Şanghay'da 52 ülkeden 300 davetli onuruna verilen yemekte bizim yanımızda oturan Çinli "kartını" uzattı.
"Yabancı sermaye" ile ilgili bir üst bürokratmış.
"Yabancıların Çin'de ev satın alması" konusunu açtık.
Dedi ki:
* Yabancılar şu ana kadar Çin'de toplam 50 milyar dolarlık ev aldılar.
* Çin'de toprak devlete ait.
* Ev satın alan, toprağın kullanma hakkını 50-70 yıllığına kiralamış oluyor.
* Yani ev satın alan kişinin ama, altındaki toprak yine devletin.
* Çin'de yeni bir tartışma başlamış: 50-70 yıl sonra ne olacak?
* Elbette devlet süreyi uzatacak.
* Uzatacak ama hangi bedelle uzatacak?
***
Üst bürokrat devam etti:
- Yatırımcının önünü görebilmesi lazım... 50-70 yıl sonra ne olacağını bilmesi lazım... Onun için şimdi yeni bir çalışma başlattık.
- Ne çalışması?
- Çözüm üreteceğiz... 50-70 yıl sonraki uzatma süresinin bedelini bugünden açıklayacağız.
***
Çin'e gelecek olan yabancı sermaye "teşvik üstüne teşvik görüyor."
Çinli masa arkadaşımız dedi ki:
- Ticaret fazlamız çok... Döviz rezervimiz de öyle... Bu durum bizi düşündürüyor... Şimdi, yurtdışında yatırım yapacak olan Çinliler'e de yüksek teşvik uyguluyoruz.
Çinliler'in yurtdışındaki yatırımları "50 milyar doları aşmış."
Sadece bu yıl Çin'in yurtdışı yatırımı "6 milyar dolar."
***
Sohbette söz bir ara "bankacılık sektöründen" açıldı.
Bizde bazı bankalar "yabancı ortak" alıyor.
"Ya Çin'de" diye sorduk.
18 yabancı kuruluş, 16 Çin bankasına toplam "13 milyar doların üzerinde" yatırım yapmış.

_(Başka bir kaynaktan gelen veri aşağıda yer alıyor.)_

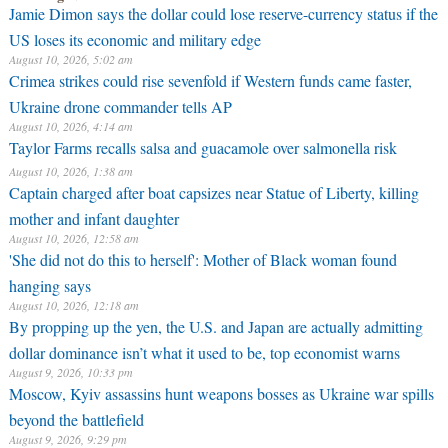
Jamie Dimon says the dollar could lose reserve-currency status if the
US loses its economic and military edge
August 10, 2026, 5:02 am
Crimea strikes could rise sevenfold if Western funds came faster,
Ukraine drone commander tells AP
August 10, 2026, 4:14 am
Taylor Farms recalls salsa and guacamole over salmonella risk
August 10, 2026, 1:38 am
Captain charged after boat capsizes near Statue of Liberty, killing
mother and infant daughter
August 10, 2026, 12:58 am
'She did not do this to herself': Mother of Black woman found
hanging says
August 10, 2026, 12:18 am
By propping up the yen, the U.S. and Japan are actually admitting
dollar dominance isn’t what it used to be, top economist warns
August 9, 2026, 10:33 pm
Moscow, Kyiv assassins hunt weapons bosses as Ukraine war spills
beyond the battlefield
August 9, 2026, 9:29 pm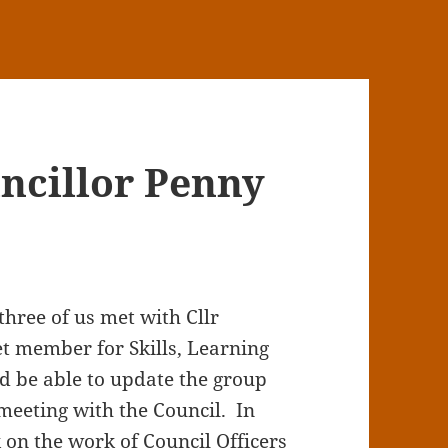
ncillor Penny
three of us met with Cllr
t member for Skills, Learning
d be able to update the group
meeting with the Council. In
 on the work of Council Officers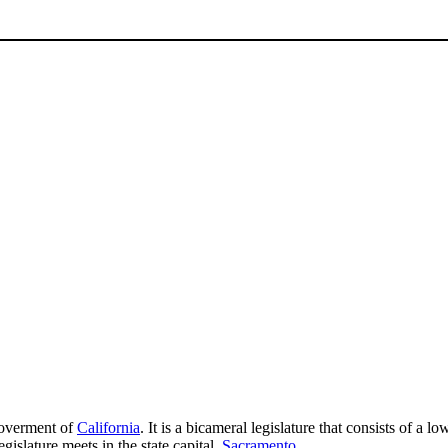
 goverment of
California
. It is a bicameral legislature that consists of a
islature meets in the state capital,
Sacramento
.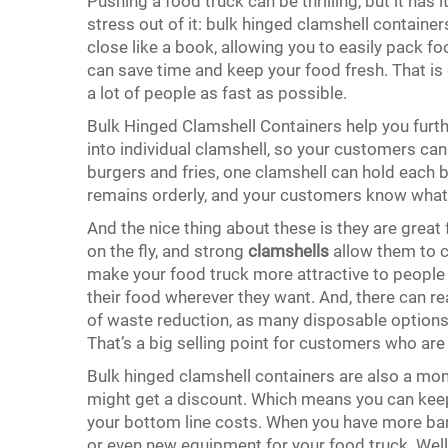
Pushing a food truck can be thrilling, but it has 
stress out of it: bulk hinged clamshell containe
close like a book, allowing you to easily pack fo
can save time and keep your food fresh. That is c
a lot of people as fast as possible.
Bulk Hinged Clamshell Containers help you furt
into individual clamshell, so your customers can e
burgers and fries, one clamshell can hold each b
remains orderly, and your customers know what 
And the nice thing about these is they are great f
on the fly, and strong
clamshells
allow them to c
make your food truck more attractive to people 
their food wherever they want. And, there can rea
of waste reduction, as many disposable options
That’s a big selling point for customers who a
Bulk hinged clamshell containers are also a mon
might get a discount. Which means you can keep
your bottom line costs. When you have more ba
or even new equipment for your food truck. Well,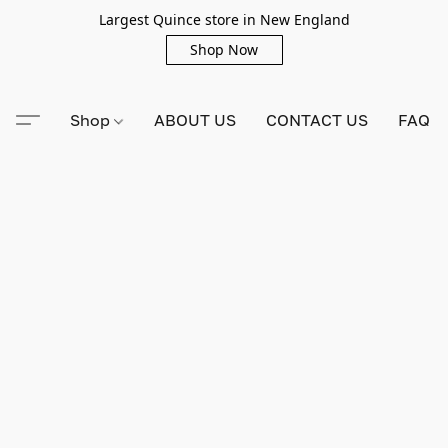
Largest Quince store in New England
Shop Now
Shop
ABOUT US
CONTACT US
FAQ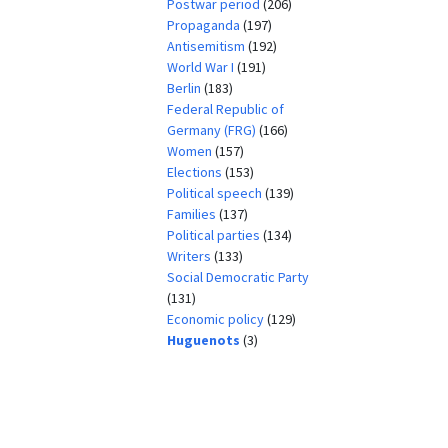
Postwar period
(206)
Propaganda
(197)
Antisemitism
(192)
World War I
(191)
Berlin
(183)
Federal Republic of
Germany (FRG)
(166)
Women
(157)
Elections
(153)
Political speech
(139)
Families
(137)
Political parties
(134)
Writers
(133)
Social Democratic Party
(131)
Economic policy
(129)
Huguenots
(3)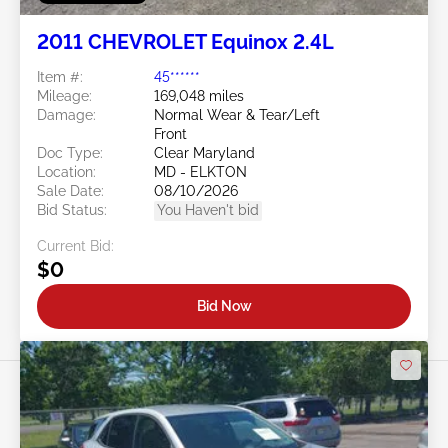
2011 CHEVROLET Equinox 2.4L
Item #:
45******
Mileage:
169,048 miles
Damage:
Normal Wear & Tear/Left
Front
Doc Type:
Clear Maryland
Location:
MD - ELKTON
Sale Date:
08/10/2026
Bid Status:
You Haven't bid
Current Bid:
$0
Bid Now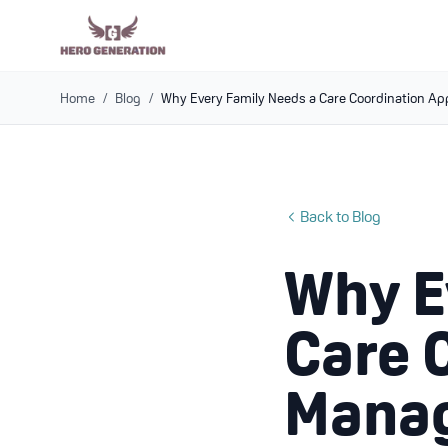
Home
/
Blog
/
Why Every Family Needs a Care Coordination Ap
Back to Blog
Why E
Care 
Manag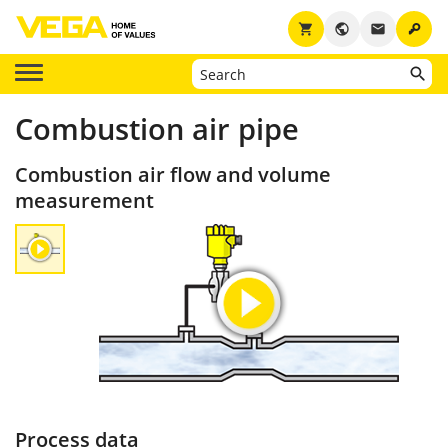
key
shopping_cart
public
email
Combustion air pipe
Combustion air flow and volume
measurement
Process data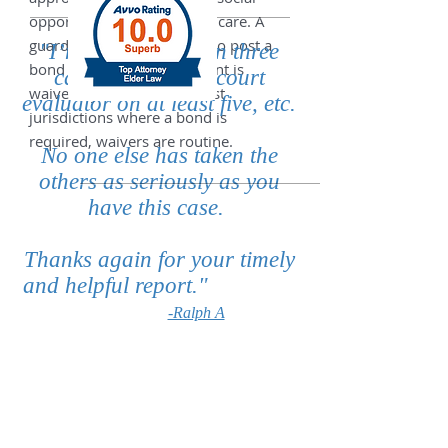
opportunities, and medical care. A
guardian may be required to post a
"I’m a Guardian on three
bond unless the requirement is
cases, have been court
waived by the court. In most
evaluator on at least five, etc.
jurisdictions where a bond is
required, waivers are routine.
No one else has taken the
others as seriously as you
have this case. ​
Thanks again for your timely
and helpful report."
-Ralph A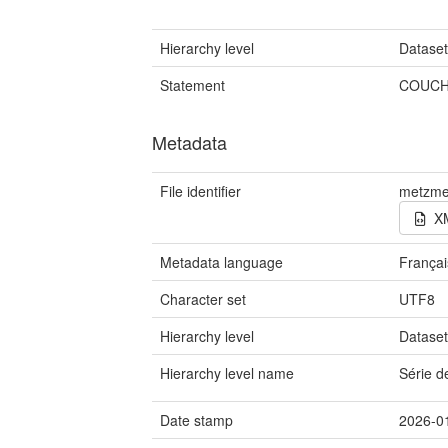
Hierarchy level
Datase
Statement
COUCH
Metadata
File identifier
metzme
X
Metadata language
Françai
Character set
UTF8
Hierarchy level
Datase
Hierarchy level name
Série 
Date stamp
2026-0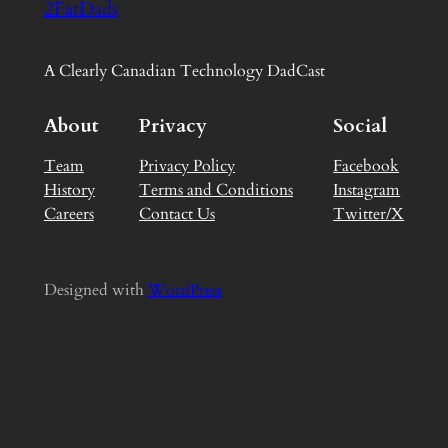
2FatDads
A Clearly Canadian Technology DadCast
About
Privacy
Social
Team
Privacy Policy
Facebook
History
Terms and Conditions
Instagram
Careers
Contact Us
Twitter/X
Designed with
WordPress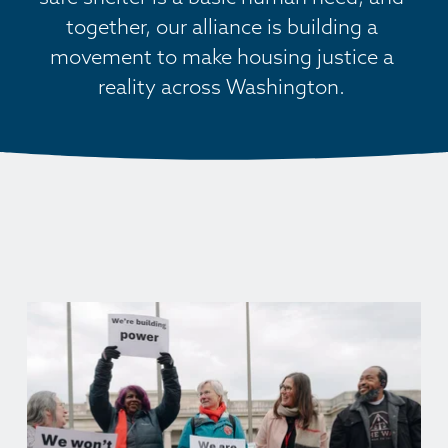
together, our alliance is building a 
movement to make housing justice a 
reality across Washington. 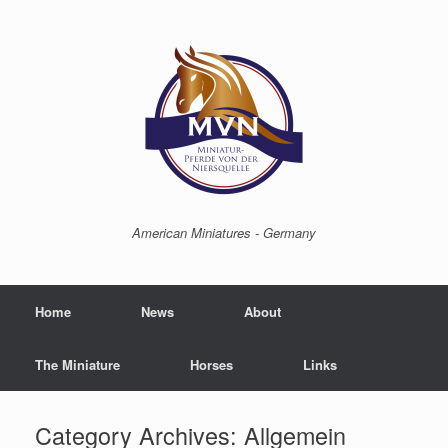
American Miniatures - Germany
Home
News
About
The Miniature
Horses
Links
Category Archives:
Allgemein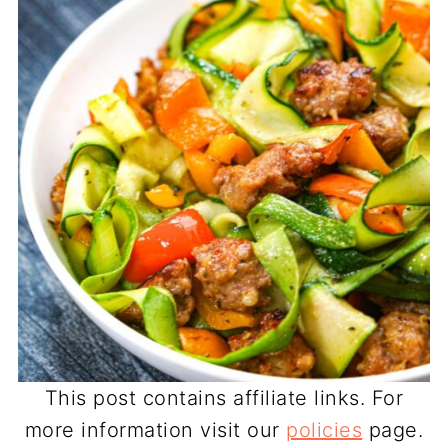
This post contains affiliate links. For
more information visit our
policies
page.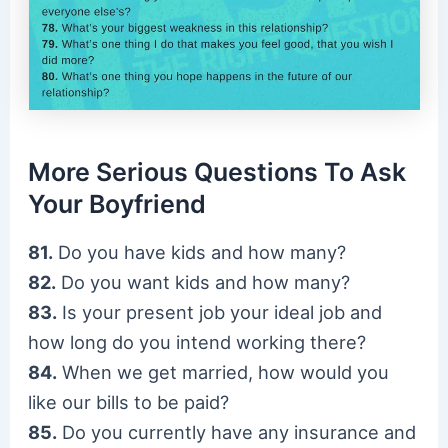
More Serious Questions To Ask
Your Boyfriend
81.
Do you have kids and how many?
82.
Do you want kids and how many?
83.
Is your present job your ideal job and
how long do you intend working there?
84.
When we get married, how would you
like our bills to be paid?
85.
Do you currently have any insurance and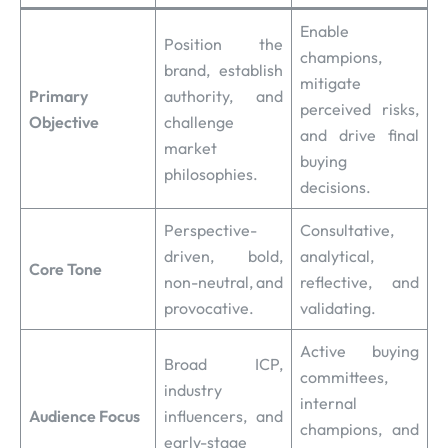
Enable
Position the
champions,
brand, establish
mitigate
Primary
authority, and
perceived risks,
Objective
challenge
and drive final
market
buying
philosophies.
decisions.
Perspective-
Consultative,
driven, bold,
analytical,
Core Tone
non-neutral, and
reflective, and
provocative.
validating.
Active buying
Broad ICP,
committees,
industry
internal
Audience Focus
influencers, and
champions, and
early-stage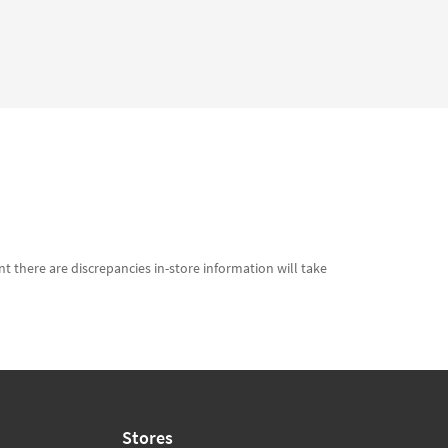
t there are discrepancies in-store information will take
Stores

Bank of Amerika da Çin bankalarından hisse almış, Royal Bank of Scotland da.
***
Yemek bitti, vedalaştık.
Ertesi gün Çinli üst bürokrat otelimize telefon etti:
- Yabancı sermaye konusunda bir dosya hazırladık... Ziyaretinize gelebilir miyim?